I've been following the news and this thread from the beginning, and I think the mods have done an excellent job managing this discussion. The recaps have been particularly useful.
It seems to me that we have reached the point of diminishing returns from further speculation until more information is learned.
We know for certain that a fire on the boat prevented the escape of all 34 people who were in the passenger berth below. We can infer with good confidence that the inability of even a single person from below to escape suggests that their escape was made impossible by some circumstance. With similar confidence, we can say that this must have been due to one of three circumstances or a combination of them:
- toxic gases or a lack of oxygen that quickly incapacitated those below, possibly even before they awoke,
- rapid growth of the fire to such an extent that [edited to add: or failure of fire detection devices to raise the alarm before] both possible exits were impassible at the earliest moment of detection by those below, or
- an explosion (established as unlikely based on the lack of explosive materials in the relevant portions of the boat).

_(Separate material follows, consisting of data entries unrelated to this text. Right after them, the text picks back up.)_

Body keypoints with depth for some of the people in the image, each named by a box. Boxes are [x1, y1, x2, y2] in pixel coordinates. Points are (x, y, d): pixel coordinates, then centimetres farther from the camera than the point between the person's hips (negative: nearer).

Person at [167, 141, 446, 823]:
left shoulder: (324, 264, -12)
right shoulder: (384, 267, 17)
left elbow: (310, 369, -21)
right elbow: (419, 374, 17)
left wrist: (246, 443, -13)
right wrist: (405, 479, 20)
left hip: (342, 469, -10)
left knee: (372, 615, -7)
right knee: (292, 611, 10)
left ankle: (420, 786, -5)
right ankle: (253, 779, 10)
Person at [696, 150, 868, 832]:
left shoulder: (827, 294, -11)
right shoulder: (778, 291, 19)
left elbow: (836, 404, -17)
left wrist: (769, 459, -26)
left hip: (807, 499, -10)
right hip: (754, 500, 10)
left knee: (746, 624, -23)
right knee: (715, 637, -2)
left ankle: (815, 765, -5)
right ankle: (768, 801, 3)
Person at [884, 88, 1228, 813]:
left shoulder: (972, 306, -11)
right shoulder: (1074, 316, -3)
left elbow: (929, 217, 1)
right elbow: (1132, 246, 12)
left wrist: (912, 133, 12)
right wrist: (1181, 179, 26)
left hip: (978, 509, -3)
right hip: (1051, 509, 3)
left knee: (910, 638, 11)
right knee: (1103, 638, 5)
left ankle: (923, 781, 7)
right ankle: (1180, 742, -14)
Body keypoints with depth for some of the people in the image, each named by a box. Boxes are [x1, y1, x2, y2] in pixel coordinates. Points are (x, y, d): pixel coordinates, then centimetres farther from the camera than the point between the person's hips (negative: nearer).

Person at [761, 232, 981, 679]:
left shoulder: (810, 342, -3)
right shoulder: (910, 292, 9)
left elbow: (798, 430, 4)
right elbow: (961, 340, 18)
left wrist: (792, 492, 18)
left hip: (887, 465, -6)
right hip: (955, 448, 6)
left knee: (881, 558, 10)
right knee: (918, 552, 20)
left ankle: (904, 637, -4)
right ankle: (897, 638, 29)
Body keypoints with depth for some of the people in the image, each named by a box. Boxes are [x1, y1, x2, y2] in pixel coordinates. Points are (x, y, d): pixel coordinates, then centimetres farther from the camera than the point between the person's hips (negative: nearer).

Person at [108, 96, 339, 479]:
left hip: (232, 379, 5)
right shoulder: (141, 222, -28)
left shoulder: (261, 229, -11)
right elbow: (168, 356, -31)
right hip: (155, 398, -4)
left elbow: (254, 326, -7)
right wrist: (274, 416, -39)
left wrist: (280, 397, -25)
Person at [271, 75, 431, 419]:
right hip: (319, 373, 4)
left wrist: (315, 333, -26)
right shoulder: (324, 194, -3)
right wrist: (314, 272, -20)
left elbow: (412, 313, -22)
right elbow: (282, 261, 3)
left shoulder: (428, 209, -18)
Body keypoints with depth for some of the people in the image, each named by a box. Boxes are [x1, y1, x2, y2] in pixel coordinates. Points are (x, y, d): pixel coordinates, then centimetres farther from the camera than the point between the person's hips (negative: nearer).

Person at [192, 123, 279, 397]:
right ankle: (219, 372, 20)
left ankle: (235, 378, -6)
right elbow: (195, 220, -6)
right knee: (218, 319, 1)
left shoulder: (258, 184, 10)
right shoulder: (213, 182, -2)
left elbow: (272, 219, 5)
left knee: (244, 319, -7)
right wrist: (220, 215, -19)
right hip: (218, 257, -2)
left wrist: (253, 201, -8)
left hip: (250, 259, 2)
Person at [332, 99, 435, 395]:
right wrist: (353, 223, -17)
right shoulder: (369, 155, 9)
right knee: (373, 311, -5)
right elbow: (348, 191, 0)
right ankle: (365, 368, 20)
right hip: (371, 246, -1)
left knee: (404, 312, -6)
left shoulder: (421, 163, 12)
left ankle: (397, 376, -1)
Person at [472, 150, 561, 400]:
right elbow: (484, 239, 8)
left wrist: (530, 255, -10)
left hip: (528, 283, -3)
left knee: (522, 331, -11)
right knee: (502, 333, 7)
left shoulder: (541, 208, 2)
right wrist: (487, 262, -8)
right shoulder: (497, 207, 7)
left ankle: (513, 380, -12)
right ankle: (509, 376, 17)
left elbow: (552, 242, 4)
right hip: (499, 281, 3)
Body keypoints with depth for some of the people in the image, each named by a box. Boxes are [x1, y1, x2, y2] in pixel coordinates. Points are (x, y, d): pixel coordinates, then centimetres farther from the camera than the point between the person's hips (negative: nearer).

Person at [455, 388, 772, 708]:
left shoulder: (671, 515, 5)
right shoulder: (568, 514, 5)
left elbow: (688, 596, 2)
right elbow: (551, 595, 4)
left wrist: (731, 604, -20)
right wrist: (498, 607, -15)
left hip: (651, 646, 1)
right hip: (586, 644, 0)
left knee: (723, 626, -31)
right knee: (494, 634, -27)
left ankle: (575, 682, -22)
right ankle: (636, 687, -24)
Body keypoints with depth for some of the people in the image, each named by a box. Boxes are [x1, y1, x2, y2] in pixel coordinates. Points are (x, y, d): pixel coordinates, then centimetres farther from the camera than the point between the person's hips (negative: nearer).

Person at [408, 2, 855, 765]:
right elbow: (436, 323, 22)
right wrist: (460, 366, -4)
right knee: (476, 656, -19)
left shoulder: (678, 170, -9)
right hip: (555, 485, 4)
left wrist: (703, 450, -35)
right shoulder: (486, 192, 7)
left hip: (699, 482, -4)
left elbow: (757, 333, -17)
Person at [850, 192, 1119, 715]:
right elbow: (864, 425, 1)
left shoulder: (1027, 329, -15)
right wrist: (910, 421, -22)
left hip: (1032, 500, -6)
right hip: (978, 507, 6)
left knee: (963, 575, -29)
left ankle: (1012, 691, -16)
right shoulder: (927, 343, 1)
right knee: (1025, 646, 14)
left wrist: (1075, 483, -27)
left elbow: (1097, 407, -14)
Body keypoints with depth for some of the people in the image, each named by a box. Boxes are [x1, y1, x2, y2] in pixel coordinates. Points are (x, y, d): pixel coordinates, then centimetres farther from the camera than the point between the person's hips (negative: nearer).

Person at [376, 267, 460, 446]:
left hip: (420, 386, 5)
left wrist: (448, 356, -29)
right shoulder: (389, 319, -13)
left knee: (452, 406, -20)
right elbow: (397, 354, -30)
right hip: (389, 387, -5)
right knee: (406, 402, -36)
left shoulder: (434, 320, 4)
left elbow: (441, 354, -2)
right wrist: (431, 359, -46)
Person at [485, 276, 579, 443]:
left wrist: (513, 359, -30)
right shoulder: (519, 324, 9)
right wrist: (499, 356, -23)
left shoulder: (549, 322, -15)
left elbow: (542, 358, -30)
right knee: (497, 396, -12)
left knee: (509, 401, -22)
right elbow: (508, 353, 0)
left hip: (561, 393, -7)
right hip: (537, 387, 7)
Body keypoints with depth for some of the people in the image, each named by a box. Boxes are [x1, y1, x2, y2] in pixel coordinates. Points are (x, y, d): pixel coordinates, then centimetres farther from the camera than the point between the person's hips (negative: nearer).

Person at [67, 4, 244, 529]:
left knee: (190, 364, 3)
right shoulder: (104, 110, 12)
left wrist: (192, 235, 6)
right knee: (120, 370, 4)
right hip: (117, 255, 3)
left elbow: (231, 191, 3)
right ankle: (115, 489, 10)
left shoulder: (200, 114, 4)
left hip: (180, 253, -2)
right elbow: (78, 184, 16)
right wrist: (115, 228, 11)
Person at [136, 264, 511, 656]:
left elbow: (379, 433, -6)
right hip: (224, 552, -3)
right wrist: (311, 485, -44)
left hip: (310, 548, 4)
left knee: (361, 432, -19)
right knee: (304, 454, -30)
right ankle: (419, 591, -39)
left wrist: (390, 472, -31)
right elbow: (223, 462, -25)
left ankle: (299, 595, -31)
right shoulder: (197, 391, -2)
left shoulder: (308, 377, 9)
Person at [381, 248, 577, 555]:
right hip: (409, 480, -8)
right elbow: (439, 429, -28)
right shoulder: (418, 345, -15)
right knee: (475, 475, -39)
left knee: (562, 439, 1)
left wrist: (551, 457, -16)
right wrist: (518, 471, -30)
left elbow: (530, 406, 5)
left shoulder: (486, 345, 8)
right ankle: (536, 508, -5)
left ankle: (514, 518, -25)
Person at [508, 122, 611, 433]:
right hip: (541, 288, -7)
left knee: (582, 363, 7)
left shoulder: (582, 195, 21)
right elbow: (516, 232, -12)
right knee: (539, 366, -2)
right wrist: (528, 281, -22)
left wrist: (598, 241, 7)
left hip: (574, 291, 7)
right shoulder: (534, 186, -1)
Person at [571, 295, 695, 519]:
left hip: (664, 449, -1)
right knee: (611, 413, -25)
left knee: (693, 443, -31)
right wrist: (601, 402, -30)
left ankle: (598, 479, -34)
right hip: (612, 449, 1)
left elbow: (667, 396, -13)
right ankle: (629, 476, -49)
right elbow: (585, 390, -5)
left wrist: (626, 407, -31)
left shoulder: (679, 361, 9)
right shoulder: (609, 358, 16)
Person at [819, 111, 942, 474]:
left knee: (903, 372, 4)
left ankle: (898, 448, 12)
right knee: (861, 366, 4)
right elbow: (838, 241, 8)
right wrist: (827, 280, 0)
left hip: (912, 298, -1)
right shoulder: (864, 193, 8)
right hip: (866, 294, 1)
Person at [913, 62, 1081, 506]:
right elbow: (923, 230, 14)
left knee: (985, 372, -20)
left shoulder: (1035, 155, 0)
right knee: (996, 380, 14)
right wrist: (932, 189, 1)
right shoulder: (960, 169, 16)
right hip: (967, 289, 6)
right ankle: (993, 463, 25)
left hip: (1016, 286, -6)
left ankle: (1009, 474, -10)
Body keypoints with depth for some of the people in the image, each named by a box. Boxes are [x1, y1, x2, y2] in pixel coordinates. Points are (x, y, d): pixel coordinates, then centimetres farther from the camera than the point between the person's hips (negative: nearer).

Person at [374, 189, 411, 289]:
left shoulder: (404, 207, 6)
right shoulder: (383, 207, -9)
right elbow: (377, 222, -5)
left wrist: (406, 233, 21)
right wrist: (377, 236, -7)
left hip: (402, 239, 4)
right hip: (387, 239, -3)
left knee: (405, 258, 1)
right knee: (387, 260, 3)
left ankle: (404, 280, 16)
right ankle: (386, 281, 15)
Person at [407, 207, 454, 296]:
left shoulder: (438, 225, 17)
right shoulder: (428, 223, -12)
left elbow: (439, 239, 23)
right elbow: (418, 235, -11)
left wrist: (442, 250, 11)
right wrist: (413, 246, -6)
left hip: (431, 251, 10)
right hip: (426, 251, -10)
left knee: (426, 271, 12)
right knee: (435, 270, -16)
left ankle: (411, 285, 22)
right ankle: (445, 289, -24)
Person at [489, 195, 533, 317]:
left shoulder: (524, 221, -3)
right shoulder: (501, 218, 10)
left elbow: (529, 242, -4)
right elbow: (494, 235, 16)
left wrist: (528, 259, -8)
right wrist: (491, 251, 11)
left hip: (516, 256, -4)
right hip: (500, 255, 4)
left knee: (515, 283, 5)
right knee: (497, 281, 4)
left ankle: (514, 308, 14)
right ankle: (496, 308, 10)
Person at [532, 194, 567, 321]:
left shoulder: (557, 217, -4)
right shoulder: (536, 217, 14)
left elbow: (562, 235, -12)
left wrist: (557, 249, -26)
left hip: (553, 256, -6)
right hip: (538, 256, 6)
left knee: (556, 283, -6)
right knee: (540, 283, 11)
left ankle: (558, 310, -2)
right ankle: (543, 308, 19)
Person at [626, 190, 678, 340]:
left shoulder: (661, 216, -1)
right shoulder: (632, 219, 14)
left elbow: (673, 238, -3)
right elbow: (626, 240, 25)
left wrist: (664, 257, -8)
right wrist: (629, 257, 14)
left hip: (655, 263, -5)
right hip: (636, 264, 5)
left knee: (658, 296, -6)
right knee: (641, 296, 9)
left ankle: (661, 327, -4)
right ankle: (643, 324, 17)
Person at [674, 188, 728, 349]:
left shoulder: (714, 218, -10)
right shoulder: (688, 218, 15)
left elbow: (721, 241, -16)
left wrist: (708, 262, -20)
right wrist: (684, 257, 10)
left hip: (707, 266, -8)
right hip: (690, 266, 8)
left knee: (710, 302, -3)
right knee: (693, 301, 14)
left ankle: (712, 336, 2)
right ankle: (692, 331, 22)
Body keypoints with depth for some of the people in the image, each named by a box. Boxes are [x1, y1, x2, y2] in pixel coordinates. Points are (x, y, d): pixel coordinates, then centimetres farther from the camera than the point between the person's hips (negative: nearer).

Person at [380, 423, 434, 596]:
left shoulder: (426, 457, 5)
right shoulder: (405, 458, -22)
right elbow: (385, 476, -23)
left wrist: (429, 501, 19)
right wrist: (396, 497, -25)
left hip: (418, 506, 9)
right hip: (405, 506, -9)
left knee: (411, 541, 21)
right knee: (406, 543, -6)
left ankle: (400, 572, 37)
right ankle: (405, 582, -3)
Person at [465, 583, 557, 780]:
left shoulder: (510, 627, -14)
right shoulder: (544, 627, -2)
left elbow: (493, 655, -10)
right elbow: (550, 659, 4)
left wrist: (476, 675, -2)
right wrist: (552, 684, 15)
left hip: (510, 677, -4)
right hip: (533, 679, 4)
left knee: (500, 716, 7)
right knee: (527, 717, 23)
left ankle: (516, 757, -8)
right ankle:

In the current absence of forensic information about where the fire began and how it burned, we are unable to determine which scenario is accurate, though analysis of possible causes has been informative. There seems to be consensus that the most likely cause of the fire was electrical in nature, either battery failure, defective/degraded wiring, or both. But again, in the current absence of forensic information we are unable to determine which scenario is accurate.
IMHO, we are now left to wait for additional information from the NTSB. Without it, I think further speculation is unlikely to be useful, though I would be happy to be proven wrong.